## Provided passage

________________

How to Build Alexa Skills for Echo Show

David Isbitski Jun 30, 2017
Share:
Multimodal Tips & Tools Tutorial
Blog_Header_Post_Img

A visual user interface can be a great complement to a voice-first user experience. Echo Show enables you to extend your voice experience to show more information or enable touch interactions for things like picking from a list and watching videos. In this blog post, we’ll walk you through how to build an Alexa skill using the core developer capabilities of Echo Show.

Alexa Skills on Echo Show

All published Alexa skills will automatically be available on Echo Show. Skills will display any skill cards you currently return in your response objects. This is the same as how customers see your Alexa skill cards on the Alexa app, Fire TV, and Fire Tablet devices today. If no skill card is included in your skill’s response, a default template shows your skill icon and skill name on Echo Show. To improve the experience of your skill for Echo Show, you should update it to make use of the new display templates. See the updated voice and graphic guide for more information.

Types of Customer Interaction with Your Skill

The custom skills you have designed for Echo Show must take the following interactions into account:

  • Voice: Voice remains the primary means of interacting with Alexa, even on the Echo Show device. If your skill requires a screen to be used effectively, you should create a voice interaction that tells customers on non-screen devices how to interact.
  • Alexa app: Your custom skill may display a card with more information in the Alexa app. If the custom skill is used with an Echo Show device, the card automatically appears on the screen. However, if you update your skill with templates for the Display Interface, templates will take precedence and cards will not be displayed.
  • Screen display: If your custom skill uses the new display templates, you will need to pair the correct interaction with the correct display template based on the type of items you want to show.
  • Screen touch: You may also enable your skill to respond when a customer touches an item on screen. You can use a custom select intent and use action links to create a voice- and touch-interaction experience on body templates (for example, displaying a recipe that corresponds to the selected item on a list of recipes). Also, the list templates are inherently selectable via touch (no action links required).

Displaying Visual Information in Your Alexa Skill

When you develop a skill, you can choose whether or not to support specific interfaces, such as the display interface for screen display. You will want to create the best possible experience for your customer, regardless of which type of device they have. Even if the screen experience is not the focus of your skill, you should still consider what type of experience you are creating on those devices. The good news is that even if you take no steps to support screen display, the cards you provide for the Alexa app will be displayed on a screen device (Fire Tablet, Fire TV, Echo Show, and AVS-enabled devices that support display cards). If you want to take full advantage of the options provided by Echo Show, such as the ability to select a particular image from a list or play a video, then you must specifically support the Render Template directive in your code.

Alexa Blog

Supporting Voice and GUI Device Scenarios

The best way to support both voice-only and multimodal device scenarios is to have your skill check for a device’s supported interfaces and then render the appropriate content. In general, the customer will respond to a skill in different ways based on whether the customer is using Echo Show or Echo. On Echo Show, your skill can accomplish this by parsing the value of event.context.System.device.supportedInterfaces.Display in the Alexa request which will indicate the supported interfaces. In the following example, parsing this JSON-formatted sample request indicates that supportedInterfaces includes AudioPlayer, Display, and VideoApp. If any of these is not listed as a SupportedInterface, that would mean that the unlisted interface is not supported.

________________

## Exercise instructions
A. Extract the portion of the Echo Show post between "The custom skills" and "not be displayed.", inclusive.
B. In the Echo Show post, what appears on Echo Show when a skill's response includes no skill card?
The listing comes from a separate source unrelated to the Echo Show post.

## Material provided
________________

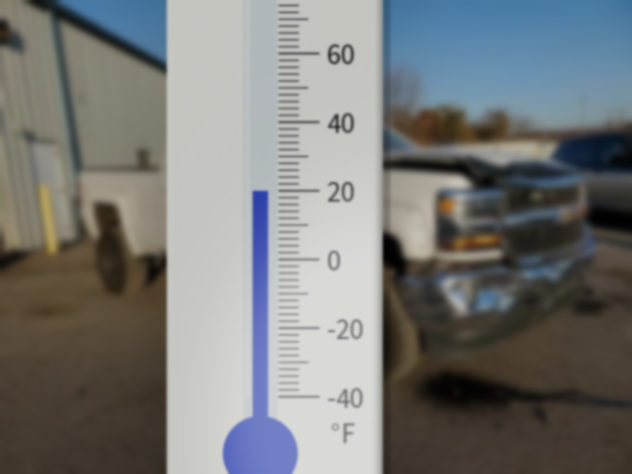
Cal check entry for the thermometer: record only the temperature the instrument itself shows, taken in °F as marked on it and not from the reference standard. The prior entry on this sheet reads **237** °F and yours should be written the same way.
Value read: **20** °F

________________

## Responses per task
A.
The custom skills you have designed for Echo Show must take the following interactions into account:

  • Voice: Voice remains the primary means of interacting with Alexa, even on the Echo Show device. If your skill requires a screen to be used effectively, you should create a voice interaction that tells customers on non-screen devices how to interact.
  • Alexa app: Your custom skill may display a card with more information in the Alexa app. If the custom skill is used with an Echo Show device, the card automatically appears on the screen. However, if you update your skill with templates for the Display Interface, templates will take precedence and cards will not be displayed.

B. A default template appears that shows the skill icon and skill name.